### Task requirements
Could you give the number of lines in the entries below that contain the word "Substanzen"? Only the number is wanted.

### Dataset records

• • • • • • •

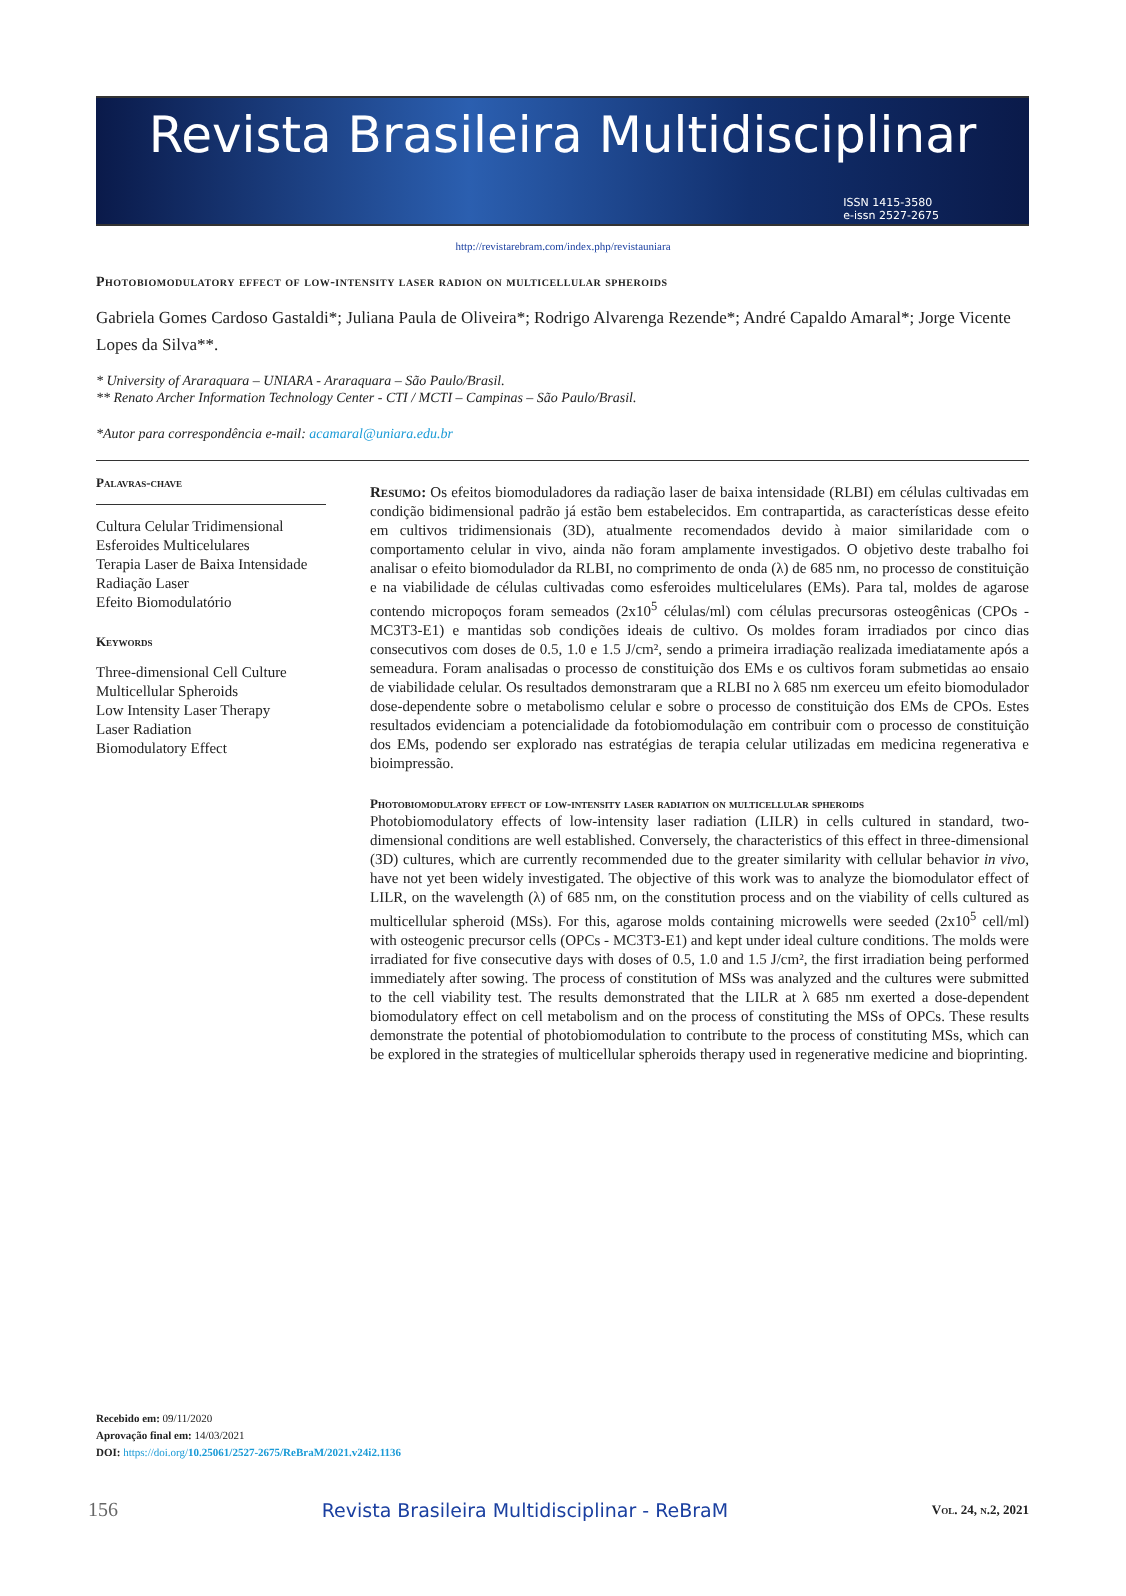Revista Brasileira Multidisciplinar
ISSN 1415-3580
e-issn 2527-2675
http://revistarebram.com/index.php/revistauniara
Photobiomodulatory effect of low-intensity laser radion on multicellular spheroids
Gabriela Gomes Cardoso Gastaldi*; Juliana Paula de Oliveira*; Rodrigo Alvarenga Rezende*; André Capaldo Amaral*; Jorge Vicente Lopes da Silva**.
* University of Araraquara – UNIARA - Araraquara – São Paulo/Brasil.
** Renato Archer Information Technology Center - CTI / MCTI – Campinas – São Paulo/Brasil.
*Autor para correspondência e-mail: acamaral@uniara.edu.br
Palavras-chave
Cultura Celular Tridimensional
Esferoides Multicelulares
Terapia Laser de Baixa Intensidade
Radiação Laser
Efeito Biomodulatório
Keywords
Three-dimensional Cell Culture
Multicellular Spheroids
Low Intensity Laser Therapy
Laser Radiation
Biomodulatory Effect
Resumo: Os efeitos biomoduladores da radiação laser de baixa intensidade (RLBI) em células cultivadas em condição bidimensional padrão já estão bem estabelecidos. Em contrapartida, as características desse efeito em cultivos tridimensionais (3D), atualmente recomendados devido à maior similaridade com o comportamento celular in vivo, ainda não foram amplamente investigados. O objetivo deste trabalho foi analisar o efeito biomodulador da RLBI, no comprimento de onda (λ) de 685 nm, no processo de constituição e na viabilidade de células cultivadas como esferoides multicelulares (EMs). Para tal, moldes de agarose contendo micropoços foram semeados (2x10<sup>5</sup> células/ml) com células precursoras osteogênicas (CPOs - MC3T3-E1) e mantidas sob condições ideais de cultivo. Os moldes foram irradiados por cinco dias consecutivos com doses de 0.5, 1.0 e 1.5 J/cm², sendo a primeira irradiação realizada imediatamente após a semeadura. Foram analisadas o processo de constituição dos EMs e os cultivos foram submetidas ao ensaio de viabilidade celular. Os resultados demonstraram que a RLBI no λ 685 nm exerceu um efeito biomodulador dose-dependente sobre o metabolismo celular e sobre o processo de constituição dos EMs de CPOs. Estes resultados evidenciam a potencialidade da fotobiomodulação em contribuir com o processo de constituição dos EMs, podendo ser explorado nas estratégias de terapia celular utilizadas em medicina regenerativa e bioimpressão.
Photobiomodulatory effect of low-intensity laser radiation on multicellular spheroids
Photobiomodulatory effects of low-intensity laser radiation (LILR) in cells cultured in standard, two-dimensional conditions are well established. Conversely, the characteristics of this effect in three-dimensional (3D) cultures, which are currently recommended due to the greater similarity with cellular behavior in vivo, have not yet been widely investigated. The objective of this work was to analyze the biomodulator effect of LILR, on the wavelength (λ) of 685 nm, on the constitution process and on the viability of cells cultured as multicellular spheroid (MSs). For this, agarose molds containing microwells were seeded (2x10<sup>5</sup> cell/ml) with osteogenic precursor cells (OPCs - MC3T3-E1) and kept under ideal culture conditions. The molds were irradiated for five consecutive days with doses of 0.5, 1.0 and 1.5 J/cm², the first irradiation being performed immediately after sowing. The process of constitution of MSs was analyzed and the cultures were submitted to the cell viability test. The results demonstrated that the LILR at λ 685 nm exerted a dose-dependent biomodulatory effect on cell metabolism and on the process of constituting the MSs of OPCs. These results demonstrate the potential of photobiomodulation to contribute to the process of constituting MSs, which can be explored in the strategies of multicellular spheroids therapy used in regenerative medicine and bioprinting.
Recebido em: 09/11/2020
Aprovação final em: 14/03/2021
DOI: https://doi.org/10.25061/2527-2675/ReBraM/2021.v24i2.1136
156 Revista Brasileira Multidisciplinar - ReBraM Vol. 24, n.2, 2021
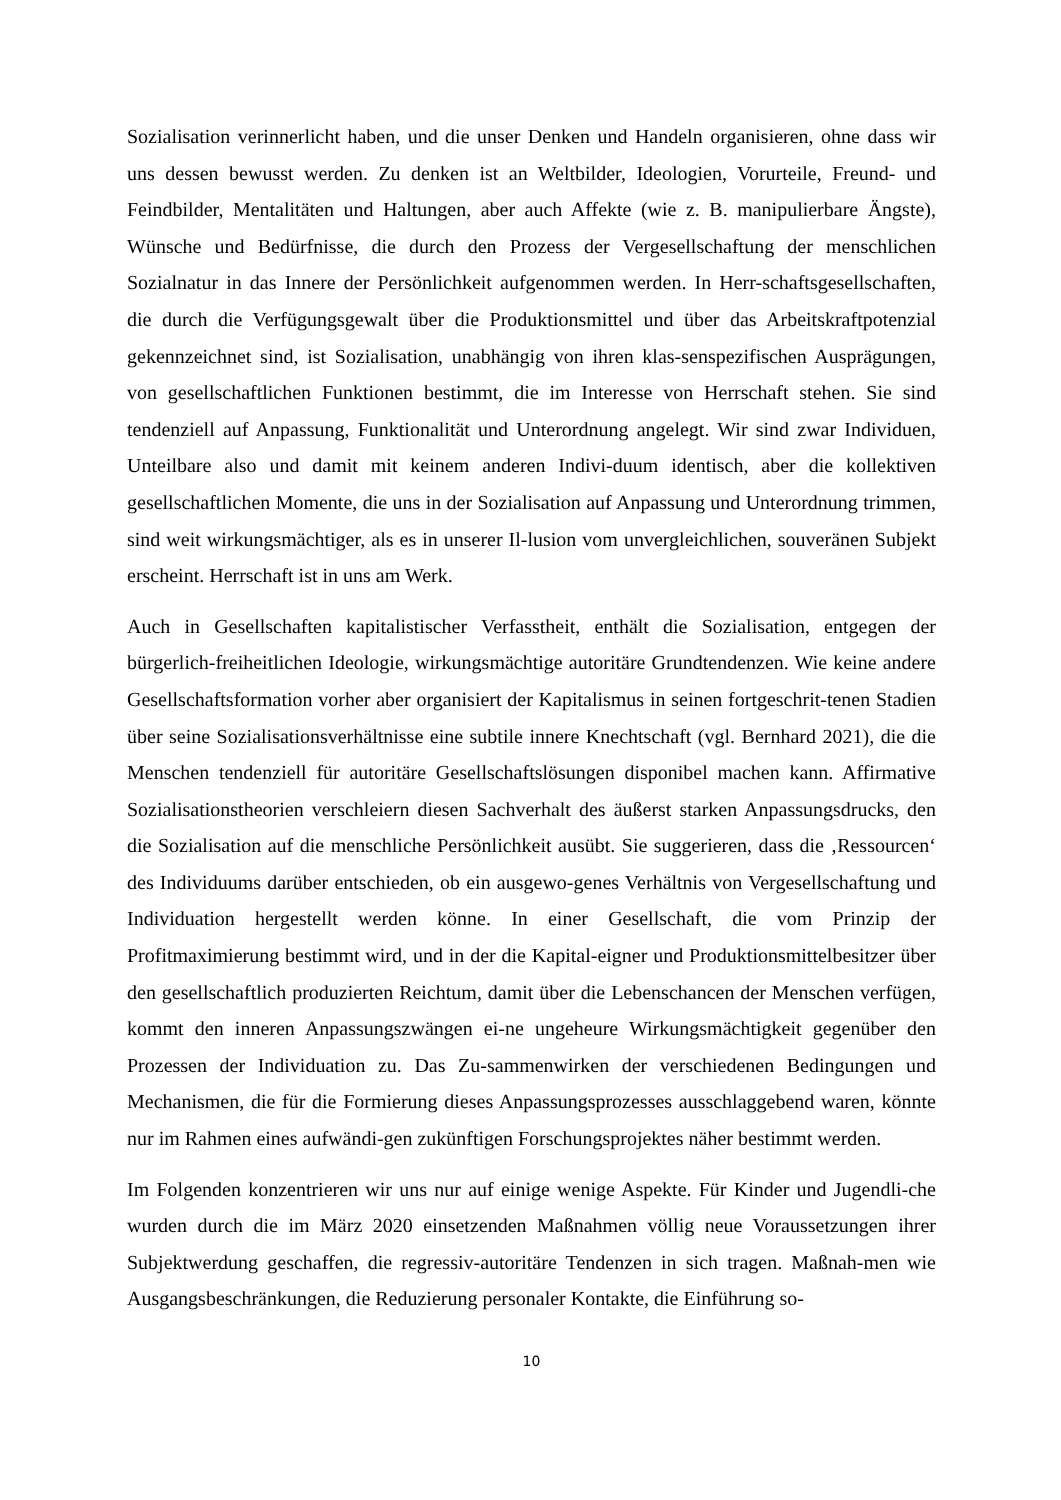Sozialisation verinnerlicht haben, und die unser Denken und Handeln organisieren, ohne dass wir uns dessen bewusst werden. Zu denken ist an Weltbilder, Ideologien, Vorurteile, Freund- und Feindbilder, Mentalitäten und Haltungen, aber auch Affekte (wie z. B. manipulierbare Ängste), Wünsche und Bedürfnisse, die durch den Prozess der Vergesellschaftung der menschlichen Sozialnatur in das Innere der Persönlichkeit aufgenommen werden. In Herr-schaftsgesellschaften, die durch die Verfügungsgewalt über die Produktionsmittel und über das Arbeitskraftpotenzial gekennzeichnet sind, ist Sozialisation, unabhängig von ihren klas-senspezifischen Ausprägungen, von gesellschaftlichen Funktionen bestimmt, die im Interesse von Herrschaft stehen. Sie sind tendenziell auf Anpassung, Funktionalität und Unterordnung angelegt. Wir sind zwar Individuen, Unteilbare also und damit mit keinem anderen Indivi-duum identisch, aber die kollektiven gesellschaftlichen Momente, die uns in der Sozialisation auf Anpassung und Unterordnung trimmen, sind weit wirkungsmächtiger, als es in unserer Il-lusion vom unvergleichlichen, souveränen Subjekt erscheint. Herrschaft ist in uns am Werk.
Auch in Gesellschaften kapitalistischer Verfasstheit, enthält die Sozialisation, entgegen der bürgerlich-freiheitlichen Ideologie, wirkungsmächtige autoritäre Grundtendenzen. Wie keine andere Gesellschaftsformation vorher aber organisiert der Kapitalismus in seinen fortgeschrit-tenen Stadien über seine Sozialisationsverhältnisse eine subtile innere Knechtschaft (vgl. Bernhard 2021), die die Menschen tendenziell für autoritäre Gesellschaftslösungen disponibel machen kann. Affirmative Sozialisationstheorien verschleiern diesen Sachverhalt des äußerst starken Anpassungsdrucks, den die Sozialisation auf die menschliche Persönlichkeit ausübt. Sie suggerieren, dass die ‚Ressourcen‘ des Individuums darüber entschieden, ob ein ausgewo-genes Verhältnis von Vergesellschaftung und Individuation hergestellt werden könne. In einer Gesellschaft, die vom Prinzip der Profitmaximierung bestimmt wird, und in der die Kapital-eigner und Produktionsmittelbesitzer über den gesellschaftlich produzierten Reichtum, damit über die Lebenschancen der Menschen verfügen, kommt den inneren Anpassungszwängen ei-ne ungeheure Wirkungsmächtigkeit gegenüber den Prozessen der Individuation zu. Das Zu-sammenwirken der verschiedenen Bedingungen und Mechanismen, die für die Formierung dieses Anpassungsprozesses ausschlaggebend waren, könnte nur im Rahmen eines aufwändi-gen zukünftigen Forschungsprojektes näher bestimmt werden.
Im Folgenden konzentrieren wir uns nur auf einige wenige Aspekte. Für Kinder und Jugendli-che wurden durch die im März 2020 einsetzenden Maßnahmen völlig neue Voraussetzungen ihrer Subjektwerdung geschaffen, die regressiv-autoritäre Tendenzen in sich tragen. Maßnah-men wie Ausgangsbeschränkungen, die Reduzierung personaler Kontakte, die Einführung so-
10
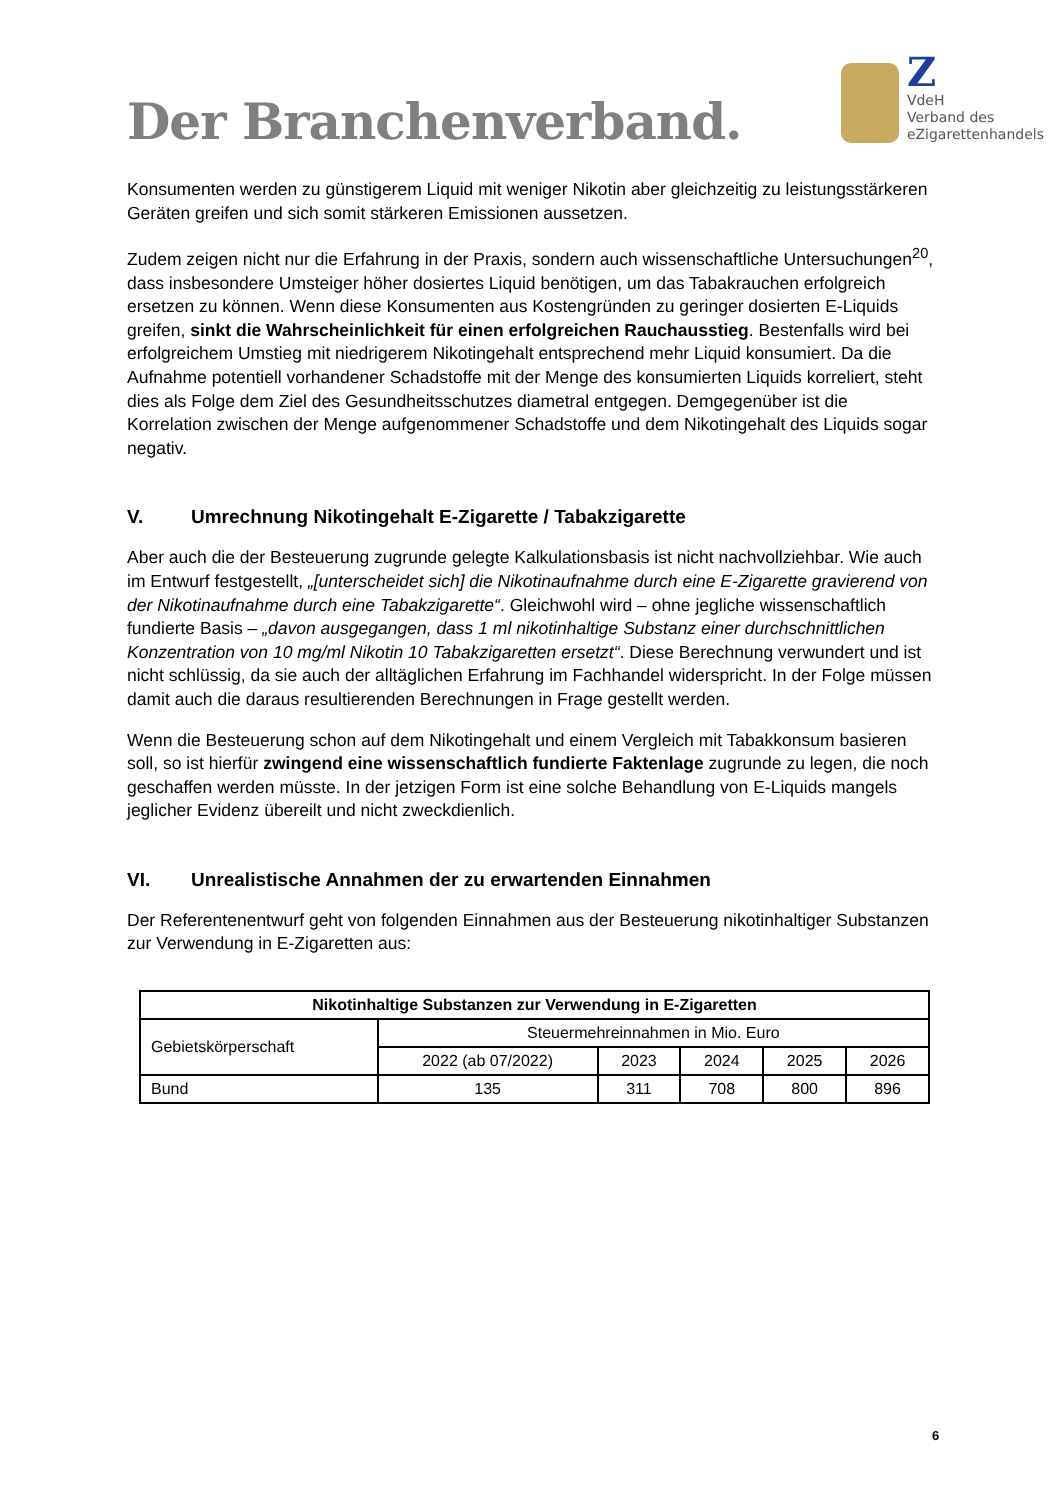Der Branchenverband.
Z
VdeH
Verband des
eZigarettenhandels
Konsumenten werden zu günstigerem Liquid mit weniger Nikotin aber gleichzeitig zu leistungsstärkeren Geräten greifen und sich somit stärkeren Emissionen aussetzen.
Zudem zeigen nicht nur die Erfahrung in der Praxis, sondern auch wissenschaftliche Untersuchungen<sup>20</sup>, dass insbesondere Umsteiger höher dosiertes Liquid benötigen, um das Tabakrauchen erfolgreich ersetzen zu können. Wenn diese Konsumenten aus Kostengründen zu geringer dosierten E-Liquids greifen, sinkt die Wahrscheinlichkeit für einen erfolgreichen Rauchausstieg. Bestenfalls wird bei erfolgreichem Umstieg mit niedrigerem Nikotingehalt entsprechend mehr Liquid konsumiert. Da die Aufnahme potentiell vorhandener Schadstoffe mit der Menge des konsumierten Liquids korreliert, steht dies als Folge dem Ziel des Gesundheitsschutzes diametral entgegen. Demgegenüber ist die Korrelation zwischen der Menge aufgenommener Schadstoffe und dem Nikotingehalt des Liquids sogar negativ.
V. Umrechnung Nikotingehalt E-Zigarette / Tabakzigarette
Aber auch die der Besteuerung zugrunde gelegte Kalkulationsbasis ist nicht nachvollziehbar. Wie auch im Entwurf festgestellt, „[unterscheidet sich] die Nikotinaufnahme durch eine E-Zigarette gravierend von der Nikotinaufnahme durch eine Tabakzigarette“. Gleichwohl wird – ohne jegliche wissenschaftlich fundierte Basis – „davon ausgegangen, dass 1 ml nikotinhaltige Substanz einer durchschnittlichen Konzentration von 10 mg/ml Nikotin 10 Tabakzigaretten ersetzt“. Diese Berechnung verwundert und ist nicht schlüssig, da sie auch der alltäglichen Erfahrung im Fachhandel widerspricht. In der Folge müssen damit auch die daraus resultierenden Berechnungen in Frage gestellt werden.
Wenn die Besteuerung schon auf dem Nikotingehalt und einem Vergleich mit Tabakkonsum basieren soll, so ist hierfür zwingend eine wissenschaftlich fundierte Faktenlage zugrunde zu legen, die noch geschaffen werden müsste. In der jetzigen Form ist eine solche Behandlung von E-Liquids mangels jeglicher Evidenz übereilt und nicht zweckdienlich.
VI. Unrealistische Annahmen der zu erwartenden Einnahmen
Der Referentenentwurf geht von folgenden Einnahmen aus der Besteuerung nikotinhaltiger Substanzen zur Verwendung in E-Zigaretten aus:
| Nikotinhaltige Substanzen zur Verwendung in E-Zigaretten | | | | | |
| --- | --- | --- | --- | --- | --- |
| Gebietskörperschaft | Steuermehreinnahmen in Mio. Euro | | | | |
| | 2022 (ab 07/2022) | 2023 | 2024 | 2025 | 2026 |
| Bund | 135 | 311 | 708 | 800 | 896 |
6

• • • • • • •

### Response
2